REQUIRED WORK: Although the data below holds other lines too, output only those from the line with "M1782 9 1780" up to and including the line with "M2010 1136 2054 1183 2097 1215", exactly as they appear.

########

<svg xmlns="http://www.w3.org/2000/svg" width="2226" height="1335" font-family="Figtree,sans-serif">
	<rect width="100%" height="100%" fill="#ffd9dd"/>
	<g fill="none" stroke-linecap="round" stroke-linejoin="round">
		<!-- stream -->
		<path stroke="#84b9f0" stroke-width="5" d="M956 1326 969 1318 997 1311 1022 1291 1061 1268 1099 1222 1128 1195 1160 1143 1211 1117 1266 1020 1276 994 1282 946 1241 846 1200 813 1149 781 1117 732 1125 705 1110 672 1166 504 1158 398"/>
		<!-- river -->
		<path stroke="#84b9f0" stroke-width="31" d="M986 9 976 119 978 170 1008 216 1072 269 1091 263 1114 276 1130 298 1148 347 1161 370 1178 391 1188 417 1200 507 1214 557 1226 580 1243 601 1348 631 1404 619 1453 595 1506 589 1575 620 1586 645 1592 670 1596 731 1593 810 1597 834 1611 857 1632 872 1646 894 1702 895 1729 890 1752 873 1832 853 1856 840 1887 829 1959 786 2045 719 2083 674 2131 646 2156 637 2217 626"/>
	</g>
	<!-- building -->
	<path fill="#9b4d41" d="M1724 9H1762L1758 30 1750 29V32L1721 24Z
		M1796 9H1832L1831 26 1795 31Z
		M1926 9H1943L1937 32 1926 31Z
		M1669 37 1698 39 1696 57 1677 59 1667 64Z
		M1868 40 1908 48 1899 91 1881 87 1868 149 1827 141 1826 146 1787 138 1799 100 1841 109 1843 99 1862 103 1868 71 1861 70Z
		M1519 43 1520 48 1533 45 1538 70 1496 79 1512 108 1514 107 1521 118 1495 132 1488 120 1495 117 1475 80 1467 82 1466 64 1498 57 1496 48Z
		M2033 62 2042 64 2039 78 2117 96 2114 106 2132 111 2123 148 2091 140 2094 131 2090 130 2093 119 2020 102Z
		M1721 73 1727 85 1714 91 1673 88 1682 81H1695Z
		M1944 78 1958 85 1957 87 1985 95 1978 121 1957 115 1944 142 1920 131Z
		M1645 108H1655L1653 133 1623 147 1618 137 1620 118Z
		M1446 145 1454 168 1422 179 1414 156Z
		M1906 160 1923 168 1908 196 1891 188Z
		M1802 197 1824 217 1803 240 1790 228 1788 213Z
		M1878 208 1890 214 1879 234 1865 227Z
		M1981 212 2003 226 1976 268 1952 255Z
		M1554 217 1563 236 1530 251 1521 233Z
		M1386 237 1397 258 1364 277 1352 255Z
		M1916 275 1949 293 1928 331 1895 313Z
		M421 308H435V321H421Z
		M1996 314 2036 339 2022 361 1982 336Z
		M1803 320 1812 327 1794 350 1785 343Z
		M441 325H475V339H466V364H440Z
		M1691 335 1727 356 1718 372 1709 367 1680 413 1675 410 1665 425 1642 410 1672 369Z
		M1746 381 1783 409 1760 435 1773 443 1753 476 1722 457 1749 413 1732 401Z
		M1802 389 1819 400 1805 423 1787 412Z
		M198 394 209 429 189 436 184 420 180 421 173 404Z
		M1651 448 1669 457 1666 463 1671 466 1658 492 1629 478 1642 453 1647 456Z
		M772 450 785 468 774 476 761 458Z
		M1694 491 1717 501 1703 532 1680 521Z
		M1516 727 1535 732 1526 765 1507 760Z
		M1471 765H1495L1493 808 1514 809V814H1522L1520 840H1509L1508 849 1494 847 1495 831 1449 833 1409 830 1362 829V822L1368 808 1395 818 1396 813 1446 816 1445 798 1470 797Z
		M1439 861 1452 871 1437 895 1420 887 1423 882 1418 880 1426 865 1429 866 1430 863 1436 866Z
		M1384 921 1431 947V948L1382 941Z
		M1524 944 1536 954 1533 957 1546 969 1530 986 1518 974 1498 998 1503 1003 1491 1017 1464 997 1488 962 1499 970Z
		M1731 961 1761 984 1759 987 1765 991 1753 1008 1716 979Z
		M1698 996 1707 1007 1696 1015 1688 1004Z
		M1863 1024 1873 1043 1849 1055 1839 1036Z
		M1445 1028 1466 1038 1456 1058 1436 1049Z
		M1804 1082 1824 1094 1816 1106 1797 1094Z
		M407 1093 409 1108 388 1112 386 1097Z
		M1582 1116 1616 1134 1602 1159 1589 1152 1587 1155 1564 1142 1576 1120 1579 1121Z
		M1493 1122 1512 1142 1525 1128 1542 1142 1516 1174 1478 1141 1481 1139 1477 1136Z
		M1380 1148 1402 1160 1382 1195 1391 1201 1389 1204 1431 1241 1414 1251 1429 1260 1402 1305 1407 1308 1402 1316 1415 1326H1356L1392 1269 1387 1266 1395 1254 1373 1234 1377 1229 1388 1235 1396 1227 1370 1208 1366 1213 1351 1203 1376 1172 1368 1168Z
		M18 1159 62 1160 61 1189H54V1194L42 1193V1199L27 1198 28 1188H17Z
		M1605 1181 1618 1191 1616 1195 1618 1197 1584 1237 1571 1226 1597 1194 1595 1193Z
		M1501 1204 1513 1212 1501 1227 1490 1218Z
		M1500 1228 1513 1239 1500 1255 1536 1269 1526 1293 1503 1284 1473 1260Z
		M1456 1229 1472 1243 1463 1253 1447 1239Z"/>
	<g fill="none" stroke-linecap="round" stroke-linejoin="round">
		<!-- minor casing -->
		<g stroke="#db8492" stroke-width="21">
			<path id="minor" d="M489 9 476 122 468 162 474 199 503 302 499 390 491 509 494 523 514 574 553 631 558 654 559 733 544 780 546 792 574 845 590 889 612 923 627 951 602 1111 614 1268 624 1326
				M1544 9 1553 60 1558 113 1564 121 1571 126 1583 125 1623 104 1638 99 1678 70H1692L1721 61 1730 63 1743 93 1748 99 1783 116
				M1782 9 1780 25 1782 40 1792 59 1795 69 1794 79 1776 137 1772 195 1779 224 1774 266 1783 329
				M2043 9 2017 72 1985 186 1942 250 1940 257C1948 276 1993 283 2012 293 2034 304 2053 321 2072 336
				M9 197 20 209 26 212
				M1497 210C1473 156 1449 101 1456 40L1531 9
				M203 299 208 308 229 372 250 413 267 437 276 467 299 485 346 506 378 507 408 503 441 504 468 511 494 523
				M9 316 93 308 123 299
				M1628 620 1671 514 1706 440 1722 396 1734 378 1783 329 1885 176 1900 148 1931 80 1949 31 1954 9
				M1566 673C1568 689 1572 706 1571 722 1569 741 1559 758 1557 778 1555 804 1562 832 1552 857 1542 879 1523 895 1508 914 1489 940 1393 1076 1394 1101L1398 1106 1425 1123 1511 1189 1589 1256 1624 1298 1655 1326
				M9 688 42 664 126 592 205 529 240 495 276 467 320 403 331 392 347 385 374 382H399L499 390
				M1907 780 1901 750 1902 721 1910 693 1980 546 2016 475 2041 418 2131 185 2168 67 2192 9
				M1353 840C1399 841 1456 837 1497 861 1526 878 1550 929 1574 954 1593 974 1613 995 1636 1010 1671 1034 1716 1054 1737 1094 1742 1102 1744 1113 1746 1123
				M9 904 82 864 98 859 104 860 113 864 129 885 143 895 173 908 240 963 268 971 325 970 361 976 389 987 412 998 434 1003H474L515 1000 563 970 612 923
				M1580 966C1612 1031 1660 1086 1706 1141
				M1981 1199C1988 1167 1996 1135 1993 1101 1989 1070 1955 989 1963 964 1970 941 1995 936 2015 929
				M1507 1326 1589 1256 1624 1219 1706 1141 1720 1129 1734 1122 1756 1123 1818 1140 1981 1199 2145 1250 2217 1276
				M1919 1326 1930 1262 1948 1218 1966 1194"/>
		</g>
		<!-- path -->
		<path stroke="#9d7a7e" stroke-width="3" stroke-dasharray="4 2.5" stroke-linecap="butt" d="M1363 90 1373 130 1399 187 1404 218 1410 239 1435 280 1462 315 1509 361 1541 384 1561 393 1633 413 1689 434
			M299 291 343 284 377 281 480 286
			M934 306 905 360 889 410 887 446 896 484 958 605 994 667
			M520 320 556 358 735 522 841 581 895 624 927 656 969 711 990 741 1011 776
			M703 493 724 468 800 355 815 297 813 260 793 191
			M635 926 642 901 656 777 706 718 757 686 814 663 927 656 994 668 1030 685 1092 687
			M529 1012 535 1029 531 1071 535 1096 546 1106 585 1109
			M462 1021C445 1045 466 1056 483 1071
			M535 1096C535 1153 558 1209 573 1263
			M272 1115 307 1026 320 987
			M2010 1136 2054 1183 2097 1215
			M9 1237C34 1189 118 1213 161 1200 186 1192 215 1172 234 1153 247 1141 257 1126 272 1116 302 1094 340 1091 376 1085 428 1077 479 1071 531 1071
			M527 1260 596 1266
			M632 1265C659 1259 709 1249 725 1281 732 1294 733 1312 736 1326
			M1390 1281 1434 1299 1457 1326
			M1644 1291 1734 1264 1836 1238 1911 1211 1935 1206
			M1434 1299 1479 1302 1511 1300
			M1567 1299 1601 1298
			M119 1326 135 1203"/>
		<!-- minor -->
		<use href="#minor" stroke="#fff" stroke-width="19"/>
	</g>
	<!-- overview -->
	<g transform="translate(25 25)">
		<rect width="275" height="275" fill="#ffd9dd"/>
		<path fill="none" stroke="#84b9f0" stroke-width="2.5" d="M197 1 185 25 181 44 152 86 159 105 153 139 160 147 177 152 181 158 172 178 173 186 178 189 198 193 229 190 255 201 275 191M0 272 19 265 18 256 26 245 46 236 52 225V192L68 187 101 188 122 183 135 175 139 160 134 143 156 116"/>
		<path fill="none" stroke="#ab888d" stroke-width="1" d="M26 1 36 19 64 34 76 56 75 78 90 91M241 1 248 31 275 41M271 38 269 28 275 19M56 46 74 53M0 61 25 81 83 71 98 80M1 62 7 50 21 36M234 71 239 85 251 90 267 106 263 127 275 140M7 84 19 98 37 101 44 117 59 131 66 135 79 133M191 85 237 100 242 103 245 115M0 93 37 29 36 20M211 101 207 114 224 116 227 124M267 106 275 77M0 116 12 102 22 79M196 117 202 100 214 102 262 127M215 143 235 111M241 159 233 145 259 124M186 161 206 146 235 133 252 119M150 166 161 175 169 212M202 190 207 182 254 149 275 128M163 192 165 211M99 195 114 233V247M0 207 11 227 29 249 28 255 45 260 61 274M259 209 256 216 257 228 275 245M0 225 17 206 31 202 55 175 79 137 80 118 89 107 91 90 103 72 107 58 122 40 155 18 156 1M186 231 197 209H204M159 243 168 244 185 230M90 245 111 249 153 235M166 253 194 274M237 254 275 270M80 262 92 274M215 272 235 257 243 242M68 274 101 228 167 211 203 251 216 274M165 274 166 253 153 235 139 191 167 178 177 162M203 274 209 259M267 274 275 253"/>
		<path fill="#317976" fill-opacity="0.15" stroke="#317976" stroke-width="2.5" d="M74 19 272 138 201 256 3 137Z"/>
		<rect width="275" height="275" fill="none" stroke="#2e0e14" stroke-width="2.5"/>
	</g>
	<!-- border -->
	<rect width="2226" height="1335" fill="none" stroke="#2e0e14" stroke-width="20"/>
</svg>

########

RESPONSE TO THE TASK:
				M1782 9 1780 25 1782 40 1792 59 1795 69 1794 79 1776 137 1772 195 1779 224 1774 266 1783 329
				M2043 9 2017 72 1985 186 1942 250 1940 257C1948 276 1993 283 2012 293 2034 304 2053 321 2072 336
				M9 197 20 209 26 212
				M1497 210C1473 156 1449 101 1456 40L1531 9
				M203 299 208 308 229 372 250 413 267 437 276 467 299 485 346 506 378 507 408 503 441 504 468 511 494 523
				M9 316 93 308 123 299
				M1628 620 1671 514 1706 440 1722 396 1734 378 1783 329 1885 176 1900 148 1931 80 1949 31 1954 9
				M1566 673C1568 689 1572 706 1571 722 1569 741 1559 758 1557 778 1555 804 1562 832 1552 857 1542 879 1523 895 1508 914 1489 940 1393 1076 1394 1101L1398 1106 1425 1123 1511 1189 1589 1256 1624 1298 1655 1326
				M9 688 42 664 126 592 205 529 240 495 276 467 320 403 331 392 347 385 374 382H399L499 390
				M1907 780 1901 750 1902 721 1910 693 1980 546 2016 475 2041 418 2131 185 2168 67 2192 9
				M1353 840C1399 841 1456 837 1497 861 1526 878 1550 929 1574 954 1593 974 1613 995 1636 1010 1671 1034 1716 1054 1737 1094 1742 1102 1744 1113 1746 1123
				M9 904 82 864 98 859 104 860 113 864 129 885 143 895 173 908 240 963 268 971 325 970 361 976 389 987 412 998 434 1003H474L515 1000 563 970 612 923
				M1580 966C1612 1031 1660 1086 1706 1141
				M1981 1199C1988 1167 1996 1135 1993 1101 1989 1070 1955 989 1963 964 1970 941 1995 936 2015 929
				M1507 1326 1589 1256 1624 1219 1706 1141 1720 1129 1734 1122 1756 1123 1818 1140 1981 1199 2145 1250 2217 1276
				M1919 1326 1930 1262 1948 1218 1966 1194"/>
		</g>
		<!-- path -->
		<path stroke="#9d7a7e" stroke-width="3" stroke-dasharray="4 2.5" stroke-linecap="butt" d="M1363 90 1373 130 1399 187 1404 218 1410 239 1435 280 1462 315 1509 361 1541 384 1561 393 1633 413 1689 434
			M299 291 343 284 377 281 480 286
			M934 306 905 360 889 410 887 446 896 484 958 605 994 667
			M520 320 556 358 735 522 841 581 895 624 927 656 969 711 990 741 1011 776
			M703 493 724 468 800 355 815 297 813 260 793 191
			M635 926 642 901 656 777 706 718 757 686 814 663 927 656 994 668 1030 685 1092 687
			M529 1012 535 1029 531 1071 535 1096 546 1106 585 1109
			M462 1021C445 1045 466 1056 483 1071
			M535 1096C535 1153 558 1209 573 1263
			M272 1115 307 1026 320 987
			M2010 1136 2054 1183 2097 1215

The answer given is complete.